SELECTED EXTRACT:
◆ ◆ ◆

Woopra, Inc.
- Type: Web Services
- Industry: Technology
- Founded: 1 March 2008
- Founder: Elie Khoury, Jad Younan, John Pozadzides
- Headquarters: San Francisco, California, United States
- Key people: Elie Khoury, CEO Jad Younan, CTO
- Products: Woopra Web Analytics
- Website: woopra.com

= Woopra =

Customer analytics service

Woopra /ˈwuːprə/ is a customer analytics service intended to assist organizations with developing marketing techniques.
==History==
Woopra was initially conceived by Elie Khoury and Jad Younan while in college. The pair, from Lebanon, wanted to introduce real time web analytics, at a time when this technology didn't exist. After development of an initial platform they approached US-based entrepreneur, blogger and CMO of managed infrastructure company Layered Tech, John Pozadzides. The three formed a partnership.

◆ ◆ ◆

DATA SHOWN:
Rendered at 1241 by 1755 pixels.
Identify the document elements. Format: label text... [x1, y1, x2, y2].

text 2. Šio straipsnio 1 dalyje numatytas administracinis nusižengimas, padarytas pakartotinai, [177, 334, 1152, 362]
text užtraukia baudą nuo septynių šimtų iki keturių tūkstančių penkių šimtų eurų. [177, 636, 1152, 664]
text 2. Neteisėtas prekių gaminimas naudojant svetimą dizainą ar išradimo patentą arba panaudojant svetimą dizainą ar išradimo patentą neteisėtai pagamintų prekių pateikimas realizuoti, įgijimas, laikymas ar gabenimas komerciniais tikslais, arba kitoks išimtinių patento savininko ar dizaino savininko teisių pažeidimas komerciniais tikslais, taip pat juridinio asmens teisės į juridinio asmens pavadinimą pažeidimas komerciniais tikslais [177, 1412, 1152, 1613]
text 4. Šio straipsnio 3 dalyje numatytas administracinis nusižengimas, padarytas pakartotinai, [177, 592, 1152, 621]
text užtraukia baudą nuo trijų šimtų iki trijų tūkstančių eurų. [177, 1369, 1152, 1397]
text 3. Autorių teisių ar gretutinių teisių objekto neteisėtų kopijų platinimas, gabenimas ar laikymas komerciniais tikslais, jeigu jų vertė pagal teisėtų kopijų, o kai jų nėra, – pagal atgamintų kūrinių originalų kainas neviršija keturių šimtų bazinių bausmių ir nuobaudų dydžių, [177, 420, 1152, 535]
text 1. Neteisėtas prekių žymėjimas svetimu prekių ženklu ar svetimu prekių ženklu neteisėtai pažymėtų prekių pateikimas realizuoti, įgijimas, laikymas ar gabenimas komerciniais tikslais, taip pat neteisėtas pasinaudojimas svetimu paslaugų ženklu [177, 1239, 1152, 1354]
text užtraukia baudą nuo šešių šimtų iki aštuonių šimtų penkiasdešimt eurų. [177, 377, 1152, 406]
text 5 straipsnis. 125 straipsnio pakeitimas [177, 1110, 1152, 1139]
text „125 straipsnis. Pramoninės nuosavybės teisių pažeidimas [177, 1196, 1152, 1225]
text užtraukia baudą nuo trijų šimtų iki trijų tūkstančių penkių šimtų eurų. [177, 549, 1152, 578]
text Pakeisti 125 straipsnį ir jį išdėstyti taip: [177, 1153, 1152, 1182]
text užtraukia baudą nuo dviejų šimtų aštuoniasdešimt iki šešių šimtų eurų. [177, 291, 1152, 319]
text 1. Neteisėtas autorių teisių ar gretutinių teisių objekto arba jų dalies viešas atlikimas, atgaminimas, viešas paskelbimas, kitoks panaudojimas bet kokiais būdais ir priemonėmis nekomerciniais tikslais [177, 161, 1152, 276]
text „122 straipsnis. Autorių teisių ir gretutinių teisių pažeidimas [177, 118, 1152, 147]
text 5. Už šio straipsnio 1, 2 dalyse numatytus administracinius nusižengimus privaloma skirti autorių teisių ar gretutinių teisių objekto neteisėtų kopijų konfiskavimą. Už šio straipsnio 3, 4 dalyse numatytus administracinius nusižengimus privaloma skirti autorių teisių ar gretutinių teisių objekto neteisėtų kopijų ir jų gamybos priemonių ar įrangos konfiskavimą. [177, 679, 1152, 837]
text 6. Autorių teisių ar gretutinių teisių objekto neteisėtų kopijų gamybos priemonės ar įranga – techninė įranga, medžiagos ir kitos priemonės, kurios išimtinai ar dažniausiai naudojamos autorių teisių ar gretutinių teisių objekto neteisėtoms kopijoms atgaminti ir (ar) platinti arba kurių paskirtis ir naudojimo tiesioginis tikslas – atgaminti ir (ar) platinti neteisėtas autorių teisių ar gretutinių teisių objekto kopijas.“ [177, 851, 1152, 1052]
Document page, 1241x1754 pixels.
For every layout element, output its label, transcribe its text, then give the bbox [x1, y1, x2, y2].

◆ ◆ ◆

GOAL 1: Rename "elements" to "regions" in the stretch of rows from their start through the line containing "Identify the document", and write that stretch out again with nothing else changed.
GOAL 2: Write what comes next in the Woopra article, picking up after its final sentence.
The rows and the article about Woopra come from separate, unrelated sources.

WRITTEN RESPONSE 1:
Rendered at 1241 by 1755 pixels.
Identify the document regions. Format: label text... [x1, y1, x2, y2].

WRITTEN RESPONSE 2:
Pozadzides initially served as CEO and set up the company's legal framework. Khoury focused on UI and front end development, and Younan focused on infrastructure and back end development. The service was in stealth development mode during the 2008 financial crisis and Pozadzides provided the seed funding to keep the company going while also facilitating Khoury and Younan's immigration to the United States and raising additional funding from close contacts. Pozadzides' hosting company Layered Technologies also provided 100 VMs to help Woopra initially scale its service.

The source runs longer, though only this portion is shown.